As the cost of sustainable energy sources has declined, the deployment of these sources of energy has grown rapidly. Once on the fringes of the energy industry, solar photovoltaic (PV) and wind turbines are now mainstream technologies. The International Renewable Energy Agency predicts another 90 GW of solar power to come online in the next few years, which could drive down solar PV costs by an additional 60%.
However, despite rapidly expanding adoption and support for renewables there remains one major barrier to a greater role across grid operations – the ability to store that energy for use on demand.
Although rapid gains have been made in the maturity of storage technology, it is still in the early stages and utilities are cultivating a growing interest. More than half (56%) of US respondents to Black & Veatch’s Strategic Directions: Electric Industry Report, view the use of energy storage to increase solar PV as “very important” or “important”.
Today, large vertically integrated electricity service providers are exploring how to embrace storage along with utility-scale and traditional rooftop PV applications. More than a quarter of respondents (27%) are either running or developing an energy storage pilot programme, almost half (45%) have it on their technology roadmap, while 28% are not planning for energy storage at this time.
While still expensive, energy storage is declining in cost rapidly. Li-ion is the current dominant technology and is seeing cost declines similar to what the industry experienced with solar PV over the past decade. Li-ion batteries used on the power grid are the same as those in electric vehicles.

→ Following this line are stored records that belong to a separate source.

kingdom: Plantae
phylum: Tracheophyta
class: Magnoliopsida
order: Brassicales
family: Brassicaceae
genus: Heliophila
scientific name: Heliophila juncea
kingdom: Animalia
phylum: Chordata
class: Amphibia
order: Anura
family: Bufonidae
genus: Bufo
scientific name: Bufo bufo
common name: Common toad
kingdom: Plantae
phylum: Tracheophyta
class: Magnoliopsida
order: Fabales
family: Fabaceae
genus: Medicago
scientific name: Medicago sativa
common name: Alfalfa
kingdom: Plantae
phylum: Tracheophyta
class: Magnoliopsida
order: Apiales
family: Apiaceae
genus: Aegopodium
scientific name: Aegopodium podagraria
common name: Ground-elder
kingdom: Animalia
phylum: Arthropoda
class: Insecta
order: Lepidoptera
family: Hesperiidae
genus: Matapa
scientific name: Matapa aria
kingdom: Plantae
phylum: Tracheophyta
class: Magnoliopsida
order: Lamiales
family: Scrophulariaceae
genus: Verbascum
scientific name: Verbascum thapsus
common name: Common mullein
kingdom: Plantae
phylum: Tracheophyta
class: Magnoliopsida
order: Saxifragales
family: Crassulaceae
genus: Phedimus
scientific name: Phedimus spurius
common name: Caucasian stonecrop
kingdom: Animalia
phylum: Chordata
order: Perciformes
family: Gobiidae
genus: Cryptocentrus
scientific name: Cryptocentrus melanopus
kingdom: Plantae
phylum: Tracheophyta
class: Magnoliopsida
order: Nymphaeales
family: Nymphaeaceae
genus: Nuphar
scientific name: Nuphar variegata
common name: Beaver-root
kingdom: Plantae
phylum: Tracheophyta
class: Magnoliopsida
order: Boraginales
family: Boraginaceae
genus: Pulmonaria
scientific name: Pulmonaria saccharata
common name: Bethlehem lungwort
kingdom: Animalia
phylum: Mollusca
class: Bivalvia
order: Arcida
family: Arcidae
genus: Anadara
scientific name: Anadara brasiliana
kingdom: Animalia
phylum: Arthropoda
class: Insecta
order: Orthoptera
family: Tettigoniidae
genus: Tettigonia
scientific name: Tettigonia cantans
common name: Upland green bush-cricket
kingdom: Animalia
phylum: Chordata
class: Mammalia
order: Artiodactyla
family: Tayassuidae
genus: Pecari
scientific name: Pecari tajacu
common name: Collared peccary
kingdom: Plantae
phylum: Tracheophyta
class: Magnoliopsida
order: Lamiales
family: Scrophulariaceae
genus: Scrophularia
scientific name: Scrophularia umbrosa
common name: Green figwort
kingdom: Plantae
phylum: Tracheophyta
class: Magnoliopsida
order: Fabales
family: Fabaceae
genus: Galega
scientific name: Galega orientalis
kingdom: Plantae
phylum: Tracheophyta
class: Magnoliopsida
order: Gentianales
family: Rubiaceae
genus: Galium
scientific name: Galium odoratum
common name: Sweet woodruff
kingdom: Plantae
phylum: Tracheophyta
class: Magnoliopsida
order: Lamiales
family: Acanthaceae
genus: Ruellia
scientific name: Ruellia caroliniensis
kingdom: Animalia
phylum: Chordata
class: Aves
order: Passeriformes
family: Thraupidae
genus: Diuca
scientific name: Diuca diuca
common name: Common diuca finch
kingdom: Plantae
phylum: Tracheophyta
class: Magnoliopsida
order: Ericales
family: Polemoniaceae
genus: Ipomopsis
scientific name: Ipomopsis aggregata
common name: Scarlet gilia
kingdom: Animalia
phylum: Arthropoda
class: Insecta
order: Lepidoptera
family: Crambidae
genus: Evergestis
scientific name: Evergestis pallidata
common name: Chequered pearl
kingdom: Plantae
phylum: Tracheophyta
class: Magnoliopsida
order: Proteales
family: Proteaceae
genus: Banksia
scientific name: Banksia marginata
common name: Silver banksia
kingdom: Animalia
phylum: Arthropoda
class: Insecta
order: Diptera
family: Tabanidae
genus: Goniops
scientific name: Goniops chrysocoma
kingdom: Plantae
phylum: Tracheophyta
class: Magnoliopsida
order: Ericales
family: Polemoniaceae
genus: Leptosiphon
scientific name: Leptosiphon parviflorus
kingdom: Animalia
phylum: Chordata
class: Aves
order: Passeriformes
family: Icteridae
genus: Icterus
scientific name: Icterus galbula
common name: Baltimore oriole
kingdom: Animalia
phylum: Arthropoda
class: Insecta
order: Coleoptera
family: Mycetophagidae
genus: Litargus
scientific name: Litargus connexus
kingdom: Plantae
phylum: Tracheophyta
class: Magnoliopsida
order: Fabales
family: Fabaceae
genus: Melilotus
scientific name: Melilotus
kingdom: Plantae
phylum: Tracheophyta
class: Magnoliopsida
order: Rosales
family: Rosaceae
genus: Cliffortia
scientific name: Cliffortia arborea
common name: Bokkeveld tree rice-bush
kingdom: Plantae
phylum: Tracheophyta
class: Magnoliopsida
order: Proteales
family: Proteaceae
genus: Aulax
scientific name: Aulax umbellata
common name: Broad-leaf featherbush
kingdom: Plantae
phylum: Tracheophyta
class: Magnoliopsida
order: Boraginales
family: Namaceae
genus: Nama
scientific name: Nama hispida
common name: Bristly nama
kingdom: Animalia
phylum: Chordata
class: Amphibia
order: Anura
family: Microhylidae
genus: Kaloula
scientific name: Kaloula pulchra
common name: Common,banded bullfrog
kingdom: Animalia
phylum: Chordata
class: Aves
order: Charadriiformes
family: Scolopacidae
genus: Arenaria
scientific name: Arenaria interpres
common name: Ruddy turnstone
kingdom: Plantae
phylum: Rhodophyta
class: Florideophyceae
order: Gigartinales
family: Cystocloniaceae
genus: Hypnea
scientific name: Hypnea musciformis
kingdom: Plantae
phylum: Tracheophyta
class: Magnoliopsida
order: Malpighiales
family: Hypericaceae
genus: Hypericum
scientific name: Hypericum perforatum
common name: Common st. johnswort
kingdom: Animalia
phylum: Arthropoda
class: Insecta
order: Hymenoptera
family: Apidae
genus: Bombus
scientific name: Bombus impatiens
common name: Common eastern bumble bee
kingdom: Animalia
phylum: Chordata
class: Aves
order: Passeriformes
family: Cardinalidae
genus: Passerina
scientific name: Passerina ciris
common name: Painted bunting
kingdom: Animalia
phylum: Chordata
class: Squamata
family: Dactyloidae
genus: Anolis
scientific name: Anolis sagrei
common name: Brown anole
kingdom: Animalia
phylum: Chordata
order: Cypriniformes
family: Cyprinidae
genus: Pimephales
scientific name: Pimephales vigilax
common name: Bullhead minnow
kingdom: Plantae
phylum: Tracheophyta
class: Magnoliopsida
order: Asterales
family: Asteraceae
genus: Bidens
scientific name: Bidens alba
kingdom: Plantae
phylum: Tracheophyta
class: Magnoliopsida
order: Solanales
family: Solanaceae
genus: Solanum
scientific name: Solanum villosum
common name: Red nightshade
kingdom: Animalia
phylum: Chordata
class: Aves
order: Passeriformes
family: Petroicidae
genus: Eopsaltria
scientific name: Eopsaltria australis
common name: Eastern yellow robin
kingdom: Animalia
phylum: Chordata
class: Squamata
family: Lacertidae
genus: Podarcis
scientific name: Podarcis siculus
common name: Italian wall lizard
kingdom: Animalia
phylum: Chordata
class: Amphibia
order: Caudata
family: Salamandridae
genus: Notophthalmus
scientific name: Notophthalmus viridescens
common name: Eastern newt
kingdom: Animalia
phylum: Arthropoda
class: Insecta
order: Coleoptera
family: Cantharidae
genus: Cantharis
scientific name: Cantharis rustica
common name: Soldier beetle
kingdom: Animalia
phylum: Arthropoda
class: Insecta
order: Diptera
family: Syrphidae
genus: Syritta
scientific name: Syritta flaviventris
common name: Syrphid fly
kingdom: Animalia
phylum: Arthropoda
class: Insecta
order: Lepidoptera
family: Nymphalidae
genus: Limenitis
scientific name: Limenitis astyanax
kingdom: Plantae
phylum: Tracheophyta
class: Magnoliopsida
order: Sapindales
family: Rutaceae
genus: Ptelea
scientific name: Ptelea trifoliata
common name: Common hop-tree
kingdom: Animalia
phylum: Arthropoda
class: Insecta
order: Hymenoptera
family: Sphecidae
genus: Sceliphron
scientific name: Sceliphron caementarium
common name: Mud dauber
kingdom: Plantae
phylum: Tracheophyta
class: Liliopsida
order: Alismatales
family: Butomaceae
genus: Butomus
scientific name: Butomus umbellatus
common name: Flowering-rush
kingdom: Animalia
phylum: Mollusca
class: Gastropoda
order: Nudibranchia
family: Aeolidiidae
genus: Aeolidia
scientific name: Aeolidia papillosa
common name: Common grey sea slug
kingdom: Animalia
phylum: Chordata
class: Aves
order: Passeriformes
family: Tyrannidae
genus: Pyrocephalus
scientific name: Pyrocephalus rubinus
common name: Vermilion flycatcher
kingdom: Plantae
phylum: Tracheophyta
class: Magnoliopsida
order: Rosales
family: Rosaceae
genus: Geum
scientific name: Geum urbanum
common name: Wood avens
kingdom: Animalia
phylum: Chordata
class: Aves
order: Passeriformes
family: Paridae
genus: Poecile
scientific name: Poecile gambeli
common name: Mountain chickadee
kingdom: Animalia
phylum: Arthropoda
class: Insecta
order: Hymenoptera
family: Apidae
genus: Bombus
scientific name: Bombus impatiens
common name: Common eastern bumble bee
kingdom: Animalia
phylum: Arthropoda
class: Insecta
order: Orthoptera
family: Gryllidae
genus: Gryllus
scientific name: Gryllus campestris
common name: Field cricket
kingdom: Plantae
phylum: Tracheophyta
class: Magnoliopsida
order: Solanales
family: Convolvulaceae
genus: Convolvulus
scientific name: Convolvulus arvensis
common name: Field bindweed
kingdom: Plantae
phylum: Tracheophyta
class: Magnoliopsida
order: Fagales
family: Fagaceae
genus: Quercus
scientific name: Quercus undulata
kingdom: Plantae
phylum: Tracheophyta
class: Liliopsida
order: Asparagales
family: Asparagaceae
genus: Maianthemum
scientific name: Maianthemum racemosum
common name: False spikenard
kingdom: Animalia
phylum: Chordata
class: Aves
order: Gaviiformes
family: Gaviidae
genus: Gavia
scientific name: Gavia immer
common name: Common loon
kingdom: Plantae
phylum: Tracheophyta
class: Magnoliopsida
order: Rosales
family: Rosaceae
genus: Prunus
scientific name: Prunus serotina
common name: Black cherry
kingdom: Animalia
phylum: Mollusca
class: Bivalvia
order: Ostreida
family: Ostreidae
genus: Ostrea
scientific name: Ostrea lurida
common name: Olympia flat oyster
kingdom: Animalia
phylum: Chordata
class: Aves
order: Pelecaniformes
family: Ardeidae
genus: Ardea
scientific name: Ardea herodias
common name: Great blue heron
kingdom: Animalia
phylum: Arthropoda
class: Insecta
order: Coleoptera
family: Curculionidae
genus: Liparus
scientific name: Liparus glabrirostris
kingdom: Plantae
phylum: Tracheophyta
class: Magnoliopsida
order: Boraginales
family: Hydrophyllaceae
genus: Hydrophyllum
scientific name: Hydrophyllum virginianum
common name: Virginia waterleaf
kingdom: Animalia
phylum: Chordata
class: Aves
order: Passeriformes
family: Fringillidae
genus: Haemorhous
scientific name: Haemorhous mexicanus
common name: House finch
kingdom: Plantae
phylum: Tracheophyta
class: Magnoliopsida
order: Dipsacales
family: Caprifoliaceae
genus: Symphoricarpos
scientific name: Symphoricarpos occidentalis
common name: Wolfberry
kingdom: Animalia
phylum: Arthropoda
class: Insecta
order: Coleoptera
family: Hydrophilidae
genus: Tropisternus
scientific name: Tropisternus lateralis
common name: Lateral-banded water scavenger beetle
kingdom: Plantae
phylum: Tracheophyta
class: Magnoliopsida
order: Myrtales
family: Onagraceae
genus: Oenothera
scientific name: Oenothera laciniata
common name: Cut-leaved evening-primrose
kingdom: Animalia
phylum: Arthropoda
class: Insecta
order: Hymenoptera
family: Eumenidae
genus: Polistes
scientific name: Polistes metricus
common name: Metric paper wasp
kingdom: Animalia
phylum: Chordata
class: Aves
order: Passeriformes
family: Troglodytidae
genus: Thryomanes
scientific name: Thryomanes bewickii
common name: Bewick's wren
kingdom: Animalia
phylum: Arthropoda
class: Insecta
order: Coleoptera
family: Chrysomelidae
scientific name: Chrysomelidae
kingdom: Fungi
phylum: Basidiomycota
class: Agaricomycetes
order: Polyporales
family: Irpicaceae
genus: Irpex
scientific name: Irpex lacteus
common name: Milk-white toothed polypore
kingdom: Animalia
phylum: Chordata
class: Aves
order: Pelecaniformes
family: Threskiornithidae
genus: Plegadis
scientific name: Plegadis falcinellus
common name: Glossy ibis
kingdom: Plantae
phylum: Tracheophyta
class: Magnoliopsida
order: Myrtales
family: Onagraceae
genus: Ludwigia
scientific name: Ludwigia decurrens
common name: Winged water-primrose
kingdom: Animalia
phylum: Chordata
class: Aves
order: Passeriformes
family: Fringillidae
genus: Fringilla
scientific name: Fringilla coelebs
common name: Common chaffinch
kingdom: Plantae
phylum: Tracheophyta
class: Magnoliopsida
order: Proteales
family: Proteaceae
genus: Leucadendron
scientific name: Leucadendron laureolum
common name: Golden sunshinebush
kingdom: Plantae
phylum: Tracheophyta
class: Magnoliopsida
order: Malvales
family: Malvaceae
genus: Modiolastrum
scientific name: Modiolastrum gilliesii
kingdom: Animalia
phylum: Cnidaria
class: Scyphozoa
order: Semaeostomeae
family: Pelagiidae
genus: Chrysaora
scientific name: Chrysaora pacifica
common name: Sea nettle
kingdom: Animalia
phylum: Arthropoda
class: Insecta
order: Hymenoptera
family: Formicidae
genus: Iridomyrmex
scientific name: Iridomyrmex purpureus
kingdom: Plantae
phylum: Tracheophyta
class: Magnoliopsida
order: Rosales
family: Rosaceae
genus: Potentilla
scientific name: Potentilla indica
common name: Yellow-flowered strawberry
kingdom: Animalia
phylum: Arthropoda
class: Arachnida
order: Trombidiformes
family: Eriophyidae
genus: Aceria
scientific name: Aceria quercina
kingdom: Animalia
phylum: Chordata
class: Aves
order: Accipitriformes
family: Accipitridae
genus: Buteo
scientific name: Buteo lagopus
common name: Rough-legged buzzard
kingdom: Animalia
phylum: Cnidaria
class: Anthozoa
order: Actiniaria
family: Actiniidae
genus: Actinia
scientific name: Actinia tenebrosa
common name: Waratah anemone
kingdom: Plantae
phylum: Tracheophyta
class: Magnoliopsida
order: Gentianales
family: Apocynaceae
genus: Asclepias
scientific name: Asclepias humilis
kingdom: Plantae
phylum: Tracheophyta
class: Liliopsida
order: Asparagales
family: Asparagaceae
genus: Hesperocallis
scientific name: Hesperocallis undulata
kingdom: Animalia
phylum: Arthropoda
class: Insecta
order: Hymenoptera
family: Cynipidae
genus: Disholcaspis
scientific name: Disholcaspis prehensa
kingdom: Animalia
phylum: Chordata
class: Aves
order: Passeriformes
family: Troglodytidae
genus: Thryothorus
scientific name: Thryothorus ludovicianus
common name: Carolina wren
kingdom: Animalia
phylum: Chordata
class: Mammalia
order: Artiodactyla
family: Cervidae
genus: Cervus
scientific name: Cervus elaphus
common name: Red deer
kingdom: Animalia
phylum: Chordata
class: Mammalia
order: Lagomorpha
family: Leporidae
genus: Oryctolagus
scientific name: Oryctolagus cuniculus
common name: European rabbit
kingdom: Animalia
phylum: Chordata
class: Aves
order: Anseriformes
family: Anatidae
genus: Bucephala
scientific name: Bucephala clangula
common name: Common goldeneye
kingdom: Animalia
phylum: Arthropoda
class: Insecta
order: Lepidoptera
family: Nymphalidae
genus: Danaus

As the electric vehicle market has grown, the scale-up of battery manufacturing capacity to support that market has support cost declines and innovation in the use of battery energy storage on the power grid.
According to global research organisation, GTM Research, energy storage adoption in the US has experienced dramatic growth since 2012 and is expected to reach 2,5 GW by 2022, eleven times the size of the market in 2016, which totalled 231 MW. Furthermore, the energy storage market in the US is expected to grow nine-fold from 2016 to $3,1-billion in 2022. Revenues from energy storage in 2017 are expected to grow by 43% over 2016, with a cumulative market revenue between 2017 and 2022 to reach $10,4-billion.
Battery producers like Tesla, Samsung SDI, Panasonic, BYD, LG Chem and more are ramping up capacity to address rising demand from electric vehicle production, as well as residential, commercial and increasingly, utility-scale storage applications.
Changing the electricity landscape
Distributed energy resources, such as microgrids, are driving change within the electric industry worldwide as both energy consumers and electric service providers are diversifying how power is generated and delivered. Spurred on by the public embrace of clean energy, falling prices and regulatory subsidies; solar photovoltaics, battery energy storage and microgrids are being deployed in more places across the electric system.
This movement is requiring utilities across the globe to transform their traditional centralised networks into flexible, distributed and integrated power networks that are evolving from demonstration and pilot phases to solid, longer-term investments that play an important part in evolving new business models.
As many of these efforts move forward, organisations are working through project complexities to achieve the most economical design and implementation for its distributed energy and microgrid customers, while at the same time seeking to maximise benefit from existing grid investments.
This is beginning to happen in San Diego, California, at the Marine Corps Air Station Miramar, where the military base is in the process of establishing its own energy network that provides it with the assurance and reliability needed to keep its operations in motion should regional blackouts occur or if the local power grid is compromised. Along with that, the base will also be in a better position to reduce demand charges and manage its electric load more efficiently while also contributing power to the grid.
Black & Veatch and Schneider Electric have designed and are now building an advanced microgrid that takes advantage of existing solar PV and landfill methane gas that already provides a combined 4,8 MW of power; the addition of diesel and natural gas generators is expected to produce another 7 MW of power.
By incorporating synchronised flow batteries in the future, in conjunction with an integrated energy controls system, the base will not only be able to manage its own power, but will also be able to distribute it more efficiently across its own grid, providing significant opportunities to save money and streamline energy use.